WORK REQUEST: Rewrite the records from the line that contains "alogeni a bassa emissione di fumi" through the line that contains "ve site adresim bu tarayıcıya kaydedilsin.", swapping "Cavi marini" for "Cavi navali" and keeping every other word the same. Leave the pictures out of the answer.

=== TASK MATERIAL ===

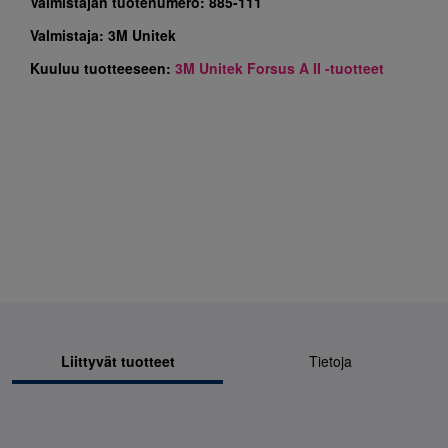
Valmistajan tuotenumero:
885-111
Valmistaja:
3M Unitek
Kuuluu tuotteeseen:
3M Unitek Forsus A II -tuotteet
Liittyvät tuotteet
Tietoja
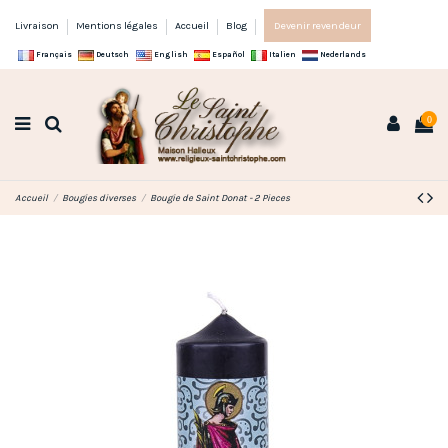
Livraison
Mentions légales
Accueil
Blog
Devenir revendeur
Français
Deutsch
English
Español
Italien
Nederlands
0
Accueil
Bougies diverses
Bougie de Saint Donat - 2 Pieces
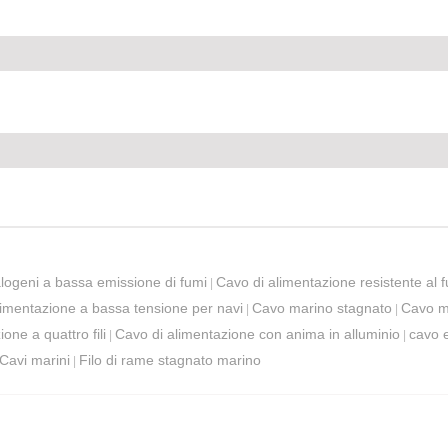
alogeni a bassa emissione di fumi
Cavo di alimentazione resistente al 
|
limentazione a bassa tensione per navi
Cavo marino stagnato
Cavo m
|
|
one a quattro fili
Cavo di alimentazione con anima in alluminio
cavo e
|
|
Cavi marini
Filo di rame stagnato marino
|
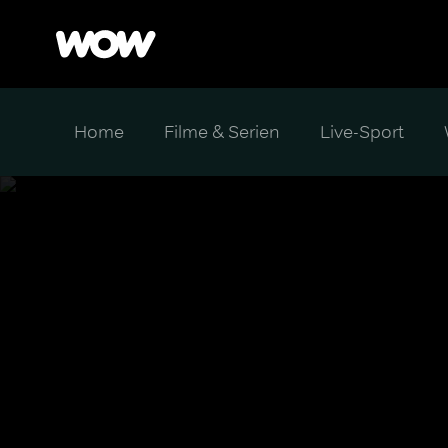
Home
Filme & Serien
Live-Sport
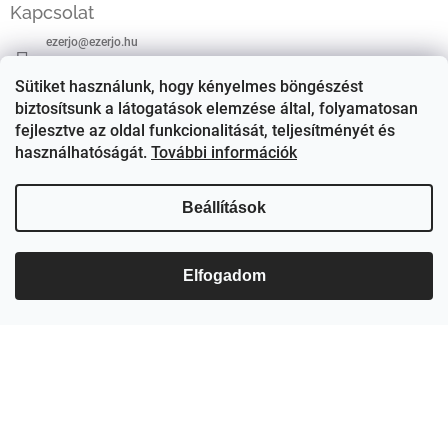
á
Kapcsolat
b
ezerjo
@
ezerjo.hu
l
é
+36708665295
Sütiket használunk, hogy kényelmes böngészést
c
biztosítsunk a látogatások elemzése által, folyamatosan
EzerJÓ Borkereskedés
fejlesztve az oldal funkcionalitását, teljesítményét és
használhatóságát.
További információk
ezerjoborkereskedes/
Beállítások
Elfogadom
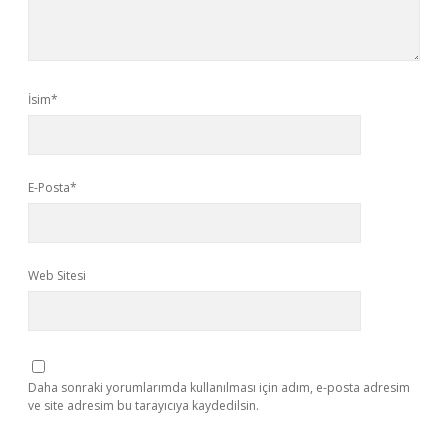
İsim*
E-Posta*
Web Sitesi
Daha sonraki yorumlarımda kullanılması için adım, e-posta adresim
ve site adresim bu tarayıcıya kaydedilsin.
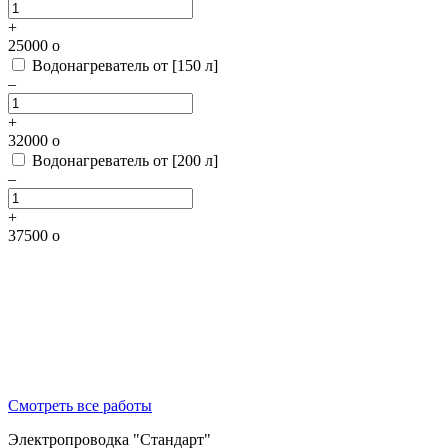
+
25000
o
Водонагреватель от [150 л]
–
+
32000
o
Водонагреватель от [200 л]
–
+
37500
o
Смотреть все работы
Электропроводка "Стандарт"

===
=== TASK MATERIAL ===

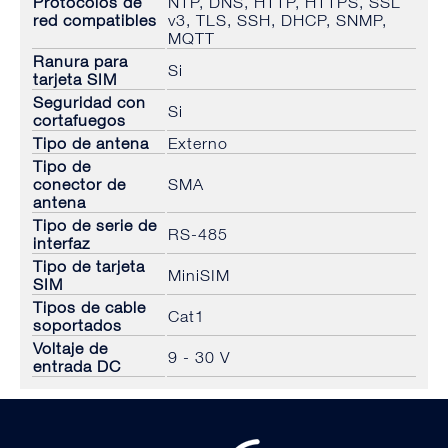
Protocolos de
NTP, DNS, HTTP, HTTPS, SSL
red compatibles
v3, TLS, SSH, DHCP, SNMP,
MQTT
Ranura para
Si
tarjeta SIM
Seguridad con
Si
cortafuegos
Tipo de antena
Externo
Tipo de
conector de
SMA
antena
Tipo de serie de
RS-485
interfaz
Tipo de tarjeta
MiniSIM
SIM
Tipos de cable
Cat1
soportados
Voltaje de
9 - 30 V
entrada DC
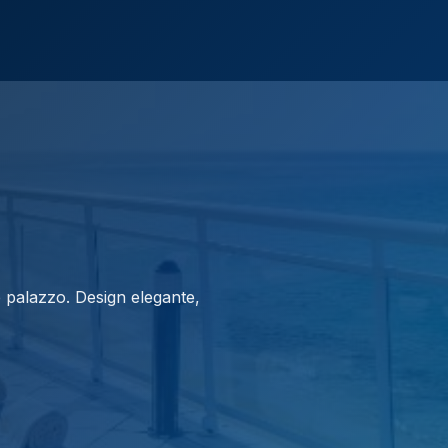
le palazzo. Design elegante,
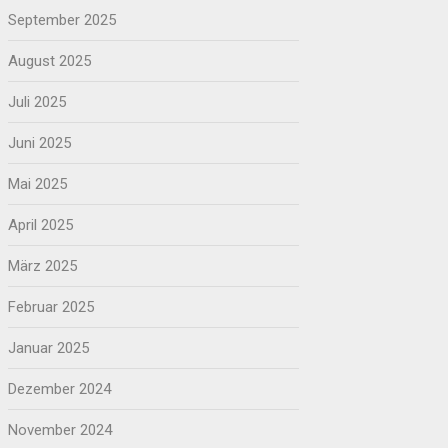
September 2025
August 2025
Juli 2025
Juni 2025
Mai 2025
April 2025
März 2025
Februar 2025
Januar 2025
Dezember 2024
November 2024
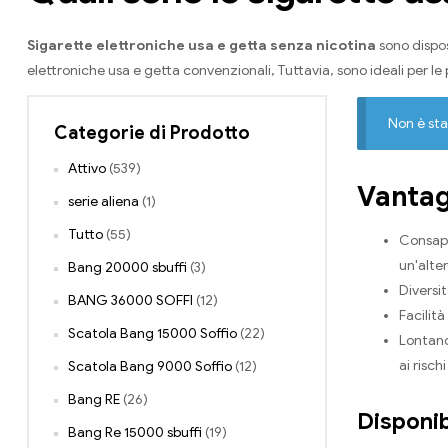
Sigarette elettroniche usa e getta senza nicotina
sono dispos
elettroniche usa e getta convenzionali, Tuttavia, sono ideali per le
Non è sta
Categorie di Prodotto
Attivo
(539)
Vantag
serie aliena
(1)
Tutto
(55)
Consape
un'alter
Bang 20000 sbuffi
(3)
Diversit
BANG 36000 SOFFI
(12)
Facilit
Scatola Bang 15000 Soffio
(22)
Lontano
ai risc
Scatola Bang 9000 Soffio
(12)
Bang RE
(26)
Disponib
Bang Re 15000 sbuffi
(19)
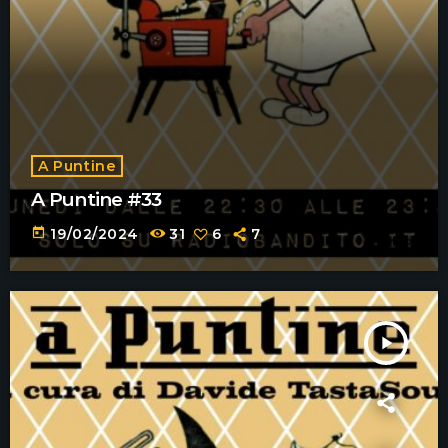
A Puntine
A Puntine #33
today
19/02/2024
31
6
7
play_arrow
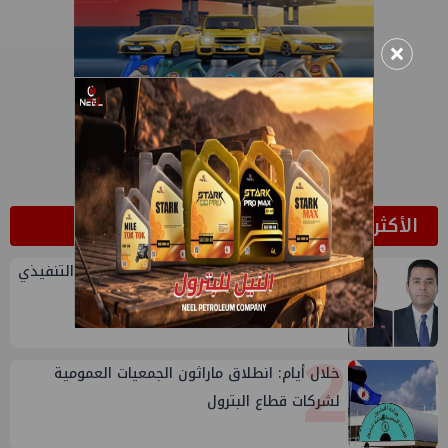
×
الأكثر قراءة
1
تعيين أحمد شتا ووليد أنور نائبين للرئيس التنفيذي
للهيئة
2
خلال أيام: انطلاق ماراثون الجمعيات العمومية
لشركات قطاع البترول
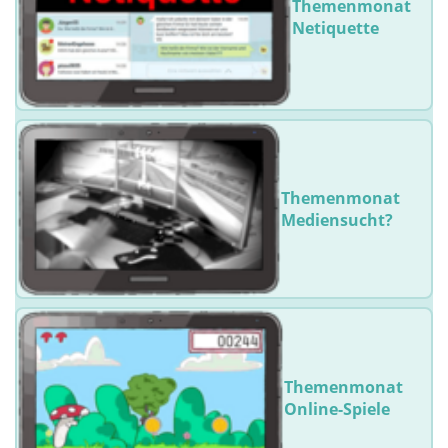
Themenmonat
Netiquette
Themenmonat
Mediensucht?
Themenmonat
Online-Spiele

===

OUTPUT:
alogeni a bassa emissione di fumi
Cavo di alimentazione resistente al 
|
limentazione a bassa tensione per navi
Cavo marino stagnato
Cavo m
|
|
one a quattro fili
Cavo di alimentazione con anima in alluminio
cavo e
|
|
Cavi navali
Filo di rame stagnato marino
|
Home
Filme & Serien
Live-Sport
á
Kapcsolat
b
ezerjo
@
ezerjo.hu
l
é
+36708665295
Sütiket használunk, hogy kényelmes böngészést
c
biztosítsunk a látogatások elemzése által, folyamatosan
EzerJÓ Borkereskedés
fejlesztve az oldal funkcionalitását, teljesítményét és
használhatóságát.
További információk
ezerjoborkereskedes/
Beállítások
Elfogadom
İsim*
E-Posta*
Web Sitesi
Daha sonraki yorumlarımda kullanılması için adım, e-posta adresim
ve site adresim bu tarayıcıya kaydedilsin.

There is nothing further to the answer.